Вадик был моим младшим и единственным братом. 31 января, почти через два месяца после этого последнего прыжка, ему бы исполнилось 43 года. Он был красив, физически крепок, окружен любящими его родителями, племянницами, которые его обожали и называли «самым веселым дядей в мире», имел сына-подростка, оставшегося на Украине, которым очень дорожил, был талантливым программистом, практически самоучкой освоившим это нелегкое дело, был окружен друзьями, любящими его с детства. Брат, я верю, тоже любил своих близких, был добр и щедр, полон юмора. Он дорожил любой жизнью, даже комариной. Как оказалось, только не своей.
После того, что случилось, сместилась моя система координат, жизнь представилась иллюзорной и хрупкой, чем-то вроде оболочки мыльного пузыря, исчезла опора под ногами. Наша прежняя жизнь откололась от нас и легендарной Атлантидой опустилась на дно океана.
Накануне вечером я говорила с мамой по телефону. Как обычно, спросила о брате: «Как Вадик?» Мама ответила, что все в порядке, он, вроде, успокоился и сейчас спит. Это было в девять часов вечера. «Молодец! – сказала я. – Нам надо брать с него пример. А то мы все крутимся, крутимся допоздна». Затем я, мой муж и наши три дочери пошли спать. Где-то в час ночи меня разбудил звонок. Я подумала, что это либо ошибка, либо кто-то звонит из-за границы, «перепутав» время. Когда я взяла трубку, услышала материнский голос, страшный, как никогда. «Папа?» – спросила я первое, что показалось мне наиболее вероятным, так как сразу же подумала, что стряслась беда с отцом.
За год до того, как произошло это событие, возраст отца перевалил за 70. У него избыточный вес, повышенное давление, и он к тому времени пережил инфаркт. Когда мама мне сказалa, что сделал брат, я закричала, но этого не помню (о том, что кричала, мне позднее сказал муж). Знаю только, что своим криком разбудила детей, они вскочили с кроватей: «Что случилось?» – «Тихо, тихо, у дяди Вадика сердечный приступ, его забирают в больницу. Мы с папой поедем к бабушке». Я не могла среди ночи сказать детям, что стряслось с их дядей, а потом убежать, оставив их зареванными. Я не думала о том, что я им скажу или не скажу потом. Главное, что в эти страшные минуты мне нужно было быть рядом с моими родителями, как во время урагана, держаться друг за друга… Чувство нереальности происходящего меня не покидало. Я помню, что надела зеленую бархатную кофту, шерстяные брюки. Была холодная декабрьская ночь, и мы оделись по сезону. Казалось диким и страшным, что мы двигаемся, одеваемся, ведем себя «нормально» в ненормальных обстоятельствах. Я не рассыпалась, не разбилась на мелкие куски… Как можно???

▶ Извлечённые данные

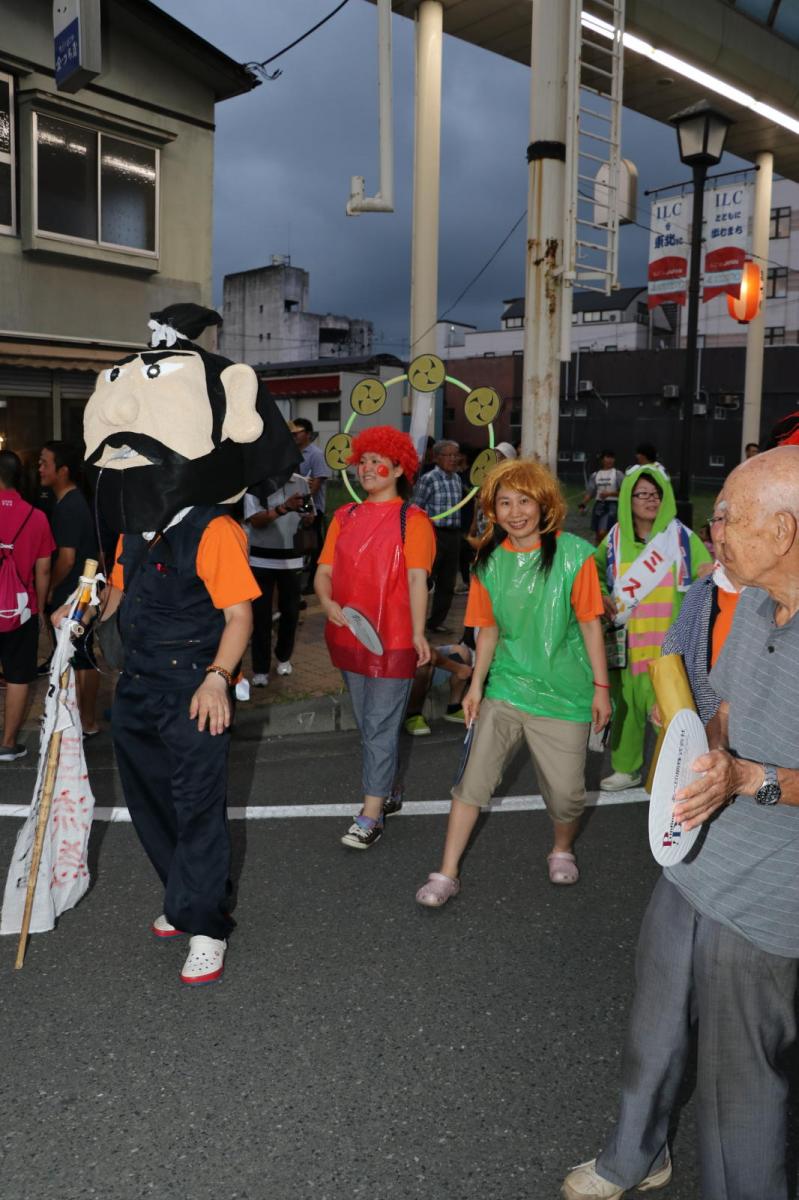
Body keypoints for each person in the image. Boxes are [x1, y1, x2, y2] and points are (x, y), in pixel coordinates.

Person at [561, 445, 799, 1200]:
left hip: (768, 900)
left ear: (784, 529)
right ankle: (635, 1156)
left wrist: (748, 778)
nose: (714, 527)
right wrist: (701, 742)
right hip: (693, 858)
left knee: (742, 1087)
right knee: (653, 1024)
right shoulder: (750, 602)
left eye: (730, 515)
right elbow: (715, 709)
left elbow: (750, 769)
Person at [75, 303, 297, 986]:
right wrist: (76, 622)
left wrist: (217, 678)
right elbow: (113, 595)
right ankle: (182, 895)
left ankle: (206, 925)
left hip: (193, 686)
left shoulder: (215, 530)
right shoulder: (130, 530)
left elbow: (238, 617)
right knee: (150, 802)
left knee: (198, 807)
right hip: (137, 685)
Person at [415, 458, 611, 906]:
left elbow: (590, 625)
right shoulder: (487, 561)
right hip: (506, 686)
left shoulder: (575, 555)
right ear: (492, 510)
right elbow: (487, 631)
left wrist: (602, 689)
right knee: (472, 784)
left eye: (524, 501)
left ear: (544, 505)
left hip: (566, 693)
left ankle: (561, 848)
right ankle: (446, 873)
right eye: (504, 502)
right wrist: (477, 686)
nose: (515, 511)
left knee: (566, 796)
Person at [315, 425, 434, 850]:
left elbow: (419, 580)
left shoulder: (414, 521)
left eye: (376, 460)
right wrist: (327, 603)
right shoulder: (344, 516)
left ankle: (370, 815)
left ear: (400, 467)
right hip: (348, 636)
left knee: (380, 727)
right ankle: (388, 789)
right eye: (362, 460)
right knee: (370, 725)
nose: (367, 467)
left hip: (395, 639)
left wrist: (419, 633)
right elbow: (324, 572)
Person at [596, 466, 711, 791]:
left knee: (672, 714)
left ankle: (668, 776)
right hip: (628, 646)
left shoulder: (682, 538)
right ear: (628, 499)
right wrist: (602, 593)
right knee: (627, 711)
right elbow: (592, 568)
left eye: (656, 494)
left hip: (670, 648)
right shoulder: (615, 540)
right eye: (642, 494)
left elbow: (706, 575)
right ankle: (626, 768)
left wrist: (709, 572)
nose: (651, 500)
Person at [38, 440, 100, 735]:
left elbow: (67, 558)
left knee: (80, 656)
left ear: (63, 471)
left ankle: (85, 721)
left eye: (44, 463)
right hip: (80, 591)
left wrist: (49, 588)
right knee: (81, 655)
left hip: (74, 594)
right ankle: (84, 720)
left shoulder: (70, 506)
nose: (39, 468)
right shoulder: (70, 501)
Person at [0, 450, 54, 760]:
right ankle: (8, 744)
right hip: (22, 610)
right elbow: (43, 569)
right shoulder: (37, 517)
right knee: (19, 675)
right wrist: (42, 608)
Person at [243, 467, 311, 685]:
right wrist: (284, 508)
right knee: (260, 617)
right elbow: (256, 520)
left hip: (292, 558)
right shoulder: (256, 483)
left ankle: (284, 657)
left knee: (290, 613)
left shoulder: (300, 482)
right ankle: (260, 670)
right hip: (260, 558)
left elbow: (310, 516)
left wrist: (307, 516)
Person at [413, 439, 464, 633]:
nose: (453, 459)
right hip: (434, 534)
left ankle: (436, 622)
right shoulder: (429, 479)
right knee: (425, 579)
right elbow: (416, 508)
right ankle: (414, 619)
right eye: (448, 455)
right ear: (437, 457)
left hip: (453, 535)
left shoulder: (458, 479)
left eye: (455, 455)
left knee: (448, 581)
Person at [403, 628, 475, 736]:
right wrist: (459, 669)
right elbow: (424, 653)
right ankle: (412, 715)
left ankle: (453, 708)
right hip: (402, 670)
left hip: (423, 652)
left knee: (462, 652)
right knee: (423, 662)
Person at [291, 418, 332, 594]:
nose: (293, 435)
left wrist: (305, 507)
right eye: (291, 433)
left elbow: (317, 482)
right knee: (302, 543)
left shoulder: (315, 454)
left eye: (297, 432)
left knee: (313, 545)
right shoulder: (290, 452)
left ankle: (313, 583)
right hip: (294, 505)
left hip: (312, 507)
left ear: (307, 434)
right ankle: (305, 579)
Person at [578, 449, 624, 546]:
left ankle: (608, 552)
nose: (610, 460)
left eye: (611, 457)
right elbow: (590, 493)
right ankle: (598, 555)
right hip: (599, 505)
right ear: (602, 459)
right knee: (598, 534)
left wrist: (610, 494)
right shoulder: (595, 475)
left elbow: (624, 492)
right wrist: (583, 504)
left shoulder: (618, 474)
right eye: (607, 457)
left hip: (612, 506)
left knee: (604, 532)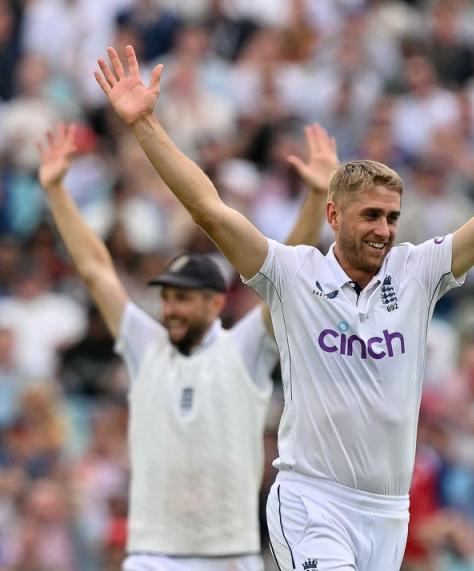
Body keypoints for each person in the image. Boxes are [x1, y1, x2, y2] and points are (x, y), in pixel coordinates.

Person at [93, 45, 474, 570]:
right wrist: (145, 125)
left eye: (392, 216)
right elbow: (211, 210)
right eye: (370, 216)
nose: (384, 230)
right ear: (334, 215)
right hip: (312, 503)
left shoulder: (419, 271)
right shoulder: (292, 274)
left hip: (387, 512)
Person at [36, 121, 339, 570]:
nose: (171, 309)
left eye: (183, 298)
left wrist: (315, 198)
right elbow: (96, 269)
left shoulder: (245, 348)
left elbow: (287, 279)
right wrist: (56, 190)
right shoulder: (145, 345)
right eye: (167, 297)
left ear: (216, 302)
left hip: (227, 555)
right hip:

▶ Задание
Сократите абзац текста, начинающийся словами «Вадик был моим младшим», и оформите его в виде списка, сохранив основные факты. Записи никак не связаны с текстом.

▶ Ответ
- Вадик — младший и единственный брат.
- 31 января, почти через два месяца после последнего прыжка, ему исполнилось бы 43 года.
- Был красив и физически крепок.
- Его окружали любящие родители, друзья с детства и племянницы, которые называли его «самым веселым дядей в мире».
- Очень дорожил сыном-подростком, оставшимся на Украине.
- Был талантливым программистом и освоил это дело практически самоучкой.
- Был добр, щедр и полон юмора. Брат, по вере рассказчика, тоже любил своих близких.
- Дорожил любой жизнью, даже комариной, но, как оказалось, не своей.